- **Assignment**: Print the listing exactly, but only as far as the line containing "3 | KANISHK |". The first line and that line are both included.

*** Opening Dataset extract ***

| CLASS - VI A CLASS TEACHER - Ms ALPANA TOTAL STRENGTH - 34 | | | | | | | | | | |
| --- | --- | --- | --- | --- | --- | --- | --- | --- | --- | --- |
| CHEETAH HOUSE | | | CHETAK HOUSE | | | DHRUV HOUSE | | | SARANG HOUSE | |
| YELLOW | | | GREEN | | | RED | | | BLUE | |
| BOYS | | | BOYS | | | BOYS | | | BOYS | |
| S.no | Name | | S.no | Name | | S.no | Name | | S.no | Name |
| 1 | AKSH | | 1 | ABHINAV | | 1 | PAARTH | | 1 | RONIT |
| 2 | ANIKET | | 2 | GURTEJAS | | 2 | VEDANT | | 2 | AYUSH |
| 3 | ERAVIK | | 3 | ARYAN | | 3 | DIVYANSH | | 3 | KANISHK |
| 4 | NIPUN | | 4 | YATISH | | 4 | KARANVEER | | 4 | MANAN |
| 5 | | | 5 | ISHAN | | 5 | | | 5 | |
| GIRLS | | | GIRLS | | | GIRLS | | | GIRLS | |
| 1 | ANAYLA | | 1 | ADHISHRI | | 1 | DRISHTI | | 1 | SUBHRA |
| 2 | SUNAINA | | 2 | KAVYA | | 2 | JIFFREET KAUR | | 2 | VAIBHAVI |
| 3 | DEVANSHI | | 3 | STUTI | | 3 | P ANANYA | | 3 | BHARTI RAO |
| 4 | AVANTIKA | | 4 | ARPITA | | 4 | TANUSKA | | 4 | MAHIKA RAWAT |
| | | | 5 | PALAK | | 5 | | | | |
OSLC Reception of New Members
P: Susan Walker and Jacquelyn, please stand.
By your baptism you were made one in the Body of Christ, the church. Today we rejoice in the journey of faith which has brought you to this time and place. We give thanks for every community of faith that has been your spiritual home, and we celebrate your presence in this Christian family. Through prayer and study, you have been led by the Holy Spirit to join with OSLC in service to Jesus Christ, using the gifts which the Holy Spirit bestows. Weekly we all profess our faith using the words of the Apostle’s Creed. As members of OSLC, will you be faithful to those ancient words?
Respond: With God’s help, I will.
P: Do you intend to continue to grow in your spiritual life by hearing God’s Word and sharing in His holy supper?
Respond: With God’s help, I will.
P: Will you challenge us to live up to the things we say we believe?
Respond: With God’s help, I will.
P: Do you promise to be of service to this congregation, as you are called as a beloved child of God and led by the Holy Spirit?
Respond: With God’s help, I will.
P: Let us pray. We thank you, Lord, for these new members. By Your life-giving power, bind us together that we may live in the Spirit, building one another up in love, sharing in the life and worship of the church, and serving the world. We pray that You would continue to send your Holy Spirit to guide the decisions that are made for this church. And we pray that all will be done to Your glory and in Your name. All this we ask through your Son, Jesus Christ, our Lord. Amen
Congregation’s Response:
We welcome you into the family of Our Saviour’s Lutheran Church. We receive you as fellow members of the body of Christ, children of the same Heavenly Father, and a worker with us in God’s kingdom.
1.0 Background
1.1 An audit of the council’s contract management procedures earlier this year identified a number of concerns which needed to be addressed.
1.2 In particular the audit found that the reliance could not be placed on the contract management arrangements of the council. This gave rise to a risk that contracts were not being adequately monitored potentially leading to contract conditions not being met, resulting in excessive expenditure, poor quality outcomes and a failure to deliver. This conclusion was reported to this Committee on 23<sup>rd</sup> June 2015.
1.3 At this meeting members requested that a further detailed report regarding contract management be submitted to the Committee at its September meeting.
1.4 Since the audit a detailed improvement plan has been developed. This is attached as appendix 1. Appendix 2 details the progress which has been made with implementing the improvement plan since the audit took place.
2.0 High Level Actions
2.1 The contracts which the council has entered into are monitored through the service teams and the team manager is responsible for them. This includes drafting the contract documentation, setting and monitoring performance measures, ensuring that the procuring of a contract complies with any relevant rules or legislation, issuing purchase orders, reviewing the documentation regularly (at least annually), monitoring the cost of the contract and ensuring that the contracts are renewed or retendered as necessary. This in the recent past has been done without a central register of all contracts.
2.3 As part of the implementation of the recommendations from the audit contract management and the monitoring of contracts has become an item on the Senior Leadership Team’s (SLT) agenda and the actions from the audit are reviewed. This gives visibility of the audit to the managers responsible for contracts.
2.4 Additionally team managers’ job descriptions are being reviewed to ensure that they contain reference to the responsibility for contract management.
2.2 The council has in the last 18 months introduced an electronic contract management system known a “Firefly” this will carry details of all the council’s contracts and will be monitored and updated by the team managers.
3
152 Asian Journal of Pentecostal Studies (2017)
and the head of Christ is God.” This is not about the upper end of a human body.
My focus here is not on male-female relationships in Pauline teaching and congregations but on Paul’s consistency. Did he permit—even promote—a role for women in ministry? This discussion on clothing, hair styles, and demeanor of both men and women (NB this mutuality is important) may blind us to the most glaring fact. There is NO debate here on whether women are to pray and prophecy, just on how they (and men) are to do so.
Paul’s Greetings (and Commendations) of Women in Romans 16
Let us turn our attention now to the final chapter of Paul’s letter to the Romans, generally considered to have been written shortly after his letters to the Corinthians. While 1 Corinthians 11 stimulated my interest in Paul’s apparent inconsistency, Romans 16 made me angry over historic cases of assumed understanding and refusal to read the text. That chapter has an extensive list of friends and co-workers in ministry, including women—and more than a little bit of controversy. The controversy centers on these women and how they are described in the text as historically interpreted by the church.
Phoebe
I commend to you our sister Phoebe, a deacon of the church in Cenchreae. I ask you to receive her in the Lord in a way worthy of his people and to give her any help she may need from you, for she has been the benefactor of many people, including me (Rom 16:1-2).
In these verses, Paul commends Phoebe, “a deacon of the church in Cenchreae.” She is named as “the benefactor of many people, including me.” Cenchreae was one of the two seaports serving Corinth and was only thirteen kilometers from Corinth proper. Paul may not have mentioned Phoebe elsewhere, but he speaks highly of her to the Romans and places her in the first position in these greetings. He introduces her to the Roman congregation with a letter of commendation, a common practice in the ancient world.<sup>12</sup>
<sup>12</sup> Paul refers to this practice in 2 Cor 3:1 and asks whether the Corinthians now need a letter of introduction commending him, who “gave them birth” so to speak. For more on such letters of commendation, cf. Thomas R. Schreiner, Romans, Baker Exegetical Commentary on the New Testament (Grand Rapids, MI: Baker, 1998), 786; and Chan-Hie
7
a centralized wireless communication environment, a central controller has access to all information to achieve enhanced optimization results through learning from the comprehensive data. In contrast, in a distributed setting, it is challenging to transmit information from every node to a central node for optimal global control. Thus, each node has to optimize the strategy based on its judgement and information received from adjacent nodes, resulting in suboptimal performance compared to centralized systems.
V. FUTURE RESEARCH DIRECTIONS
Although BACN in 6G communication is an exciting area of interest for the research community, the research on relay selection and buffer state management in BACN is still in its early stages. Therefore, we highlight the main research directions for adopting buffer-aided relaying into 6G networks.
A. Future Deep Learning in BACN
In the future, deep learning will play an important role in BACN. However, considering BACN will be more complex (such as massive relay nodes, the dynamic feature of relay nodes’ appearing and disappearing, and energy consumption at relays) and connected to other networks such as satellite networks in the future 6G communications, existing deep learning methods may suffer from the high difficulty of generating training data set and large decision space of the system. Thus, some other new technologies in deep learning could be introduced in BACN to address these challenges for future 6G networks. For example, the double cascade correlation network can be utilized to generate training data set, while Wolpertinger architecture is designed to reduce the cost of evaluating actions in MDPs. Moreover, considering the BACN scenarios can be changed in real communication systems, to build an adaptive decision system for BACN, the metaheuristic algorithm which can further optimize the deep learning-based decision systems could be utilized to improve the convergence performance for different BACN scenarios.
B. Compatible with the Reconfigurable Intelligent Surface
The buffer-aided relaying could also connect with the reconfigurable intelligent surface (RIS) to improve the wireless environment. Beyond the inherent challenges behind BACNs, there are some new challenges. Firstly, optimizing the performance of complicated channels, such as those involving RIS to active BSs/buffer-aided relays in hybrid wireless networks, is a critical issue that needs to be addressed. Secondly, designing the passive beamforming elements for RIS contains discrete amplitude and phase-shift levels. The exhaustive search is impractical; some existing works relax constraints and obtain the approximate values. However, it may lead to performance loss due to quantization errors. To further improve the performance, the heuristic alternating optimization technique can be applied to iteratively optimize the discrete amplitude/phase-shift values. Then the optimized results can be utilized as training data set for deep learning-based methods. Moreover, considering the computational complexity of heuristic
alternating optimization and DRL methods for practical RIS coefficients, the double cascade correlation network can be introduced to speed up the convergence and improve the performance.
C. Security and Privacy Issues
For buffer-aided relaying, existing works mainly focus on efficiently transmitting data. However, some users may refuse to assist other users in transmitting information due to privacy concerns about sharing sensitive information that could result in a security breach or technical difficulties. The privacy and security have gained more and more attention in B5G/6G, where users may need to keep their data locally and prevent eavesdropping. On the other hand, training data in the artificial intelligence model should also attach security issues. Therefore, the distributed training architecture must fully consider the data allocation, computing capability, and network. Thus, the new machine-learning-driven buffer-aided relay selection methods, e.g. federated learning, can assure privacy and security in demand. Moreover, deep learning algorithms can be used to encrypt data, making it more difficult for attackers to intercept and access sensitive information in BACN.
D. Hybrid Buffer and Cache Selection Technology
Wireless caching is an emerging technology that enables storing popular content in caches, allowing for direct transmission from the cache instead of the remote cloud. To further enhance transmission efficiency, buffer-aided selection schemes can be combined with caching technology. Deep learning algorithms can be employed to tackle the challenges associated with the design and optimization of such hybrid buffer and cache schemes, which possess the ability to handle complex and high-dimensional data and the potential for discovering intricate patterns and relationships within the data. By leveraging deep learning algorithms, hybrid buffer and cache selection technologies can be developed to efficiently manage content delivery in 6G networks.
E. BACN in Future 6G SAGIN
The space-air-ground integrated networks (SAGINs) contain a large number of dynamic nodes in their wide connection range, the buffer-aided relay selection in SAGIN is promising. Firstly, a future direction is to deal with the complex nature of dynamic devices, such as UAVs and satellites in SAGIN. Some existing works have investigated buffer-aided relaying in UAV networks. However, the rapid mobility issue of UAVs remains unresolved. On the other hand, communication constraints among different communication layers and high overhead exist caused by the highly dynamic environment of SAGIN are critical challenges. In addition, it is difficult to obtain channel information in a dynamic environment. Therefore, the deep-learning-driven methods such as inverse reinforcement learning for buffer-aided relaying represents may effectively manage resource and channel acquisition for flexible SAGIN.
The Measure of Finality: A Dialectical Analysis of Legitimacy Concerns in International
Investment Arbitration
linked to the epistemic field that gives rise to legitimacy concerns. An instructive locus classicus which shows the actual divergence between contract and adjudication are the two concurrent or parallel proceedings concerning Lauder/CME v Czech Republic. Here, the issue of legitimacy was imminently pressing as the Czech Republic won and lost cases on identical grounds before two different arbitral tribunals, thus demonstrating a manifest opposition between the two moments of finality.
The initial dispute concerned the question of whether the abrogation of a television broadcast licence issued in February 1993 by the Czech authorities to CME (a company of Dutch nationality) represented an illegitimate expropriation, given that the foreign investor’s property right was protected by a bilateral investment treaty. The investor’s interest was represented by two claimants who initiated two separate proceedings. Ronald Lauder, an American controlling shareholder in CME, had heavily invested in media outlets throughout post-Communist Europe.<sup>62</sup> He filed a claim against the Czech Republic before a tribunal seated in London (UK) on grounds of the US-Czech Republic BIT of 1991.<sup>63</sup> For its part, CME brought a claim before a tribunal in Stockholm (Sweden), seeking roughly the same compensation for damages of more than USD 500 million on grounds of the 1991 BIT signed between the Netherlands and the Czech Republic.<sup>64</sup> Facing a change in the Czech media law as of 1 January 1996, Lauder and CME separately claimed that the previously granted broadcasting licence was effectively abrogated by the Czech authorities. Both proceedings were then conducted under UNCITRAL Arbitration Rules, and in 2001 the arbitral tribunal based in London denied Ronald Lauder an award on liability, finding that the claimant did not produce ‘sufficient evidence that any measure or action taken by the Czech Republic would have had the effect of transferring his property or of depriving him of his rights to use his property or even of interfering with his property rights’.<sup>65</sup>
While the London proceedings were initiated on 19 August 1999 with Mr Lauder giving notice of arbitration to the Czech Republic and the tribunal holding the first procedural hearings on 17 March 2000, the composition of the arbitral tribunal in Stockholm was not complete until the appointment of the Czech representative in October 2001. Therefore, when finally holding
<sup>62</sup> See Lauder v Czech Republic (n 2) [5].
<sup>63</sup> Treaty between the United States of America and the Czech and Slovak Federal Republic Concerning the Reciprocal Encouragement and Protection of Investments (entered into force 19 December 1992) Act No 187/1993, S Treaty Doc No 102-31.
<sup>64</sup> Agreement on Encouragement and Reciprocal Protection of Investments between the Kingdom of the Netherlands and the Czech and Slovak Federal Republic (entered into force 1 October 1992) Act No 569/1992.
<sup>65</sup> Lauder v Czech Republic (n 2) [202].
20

*** Closing Dataset extract ***

- **Response box**:
| CLASS - VI A CLASS TEACHER - Ms ALPANA TOTAL STRENGTH - 34 | | | | | | | | | | |
| --- | --- | --- | --- | --- | --- | --- | --- | --- | --- | --- |
| CHEETAH HOUSE | | | CHETAK HOUSE | | | DHRUV HOUSE | | | SARANG HOUSE | |
| YELLOW | | | GREEN | | | RED | | | BLUE | |
| BOYS | | | BOYS | | | BOYS | | | BOYS | |
| S.no | Name | | S.no | Name | | S.no | Name | | S.no | Name |
| 1 | AKSH | | 1 | ABHINAV | | 1 | PAARTH | | 1 | RONIT |
| 2 | ANIKET | | 2 | GURTEJAS | | 2 | VEDANT | | 2 | AYUSH |
| 3 | ERAVIK | | 3 | ARYAN | | 3 | DIVYANSH | | 3 | KANISHK |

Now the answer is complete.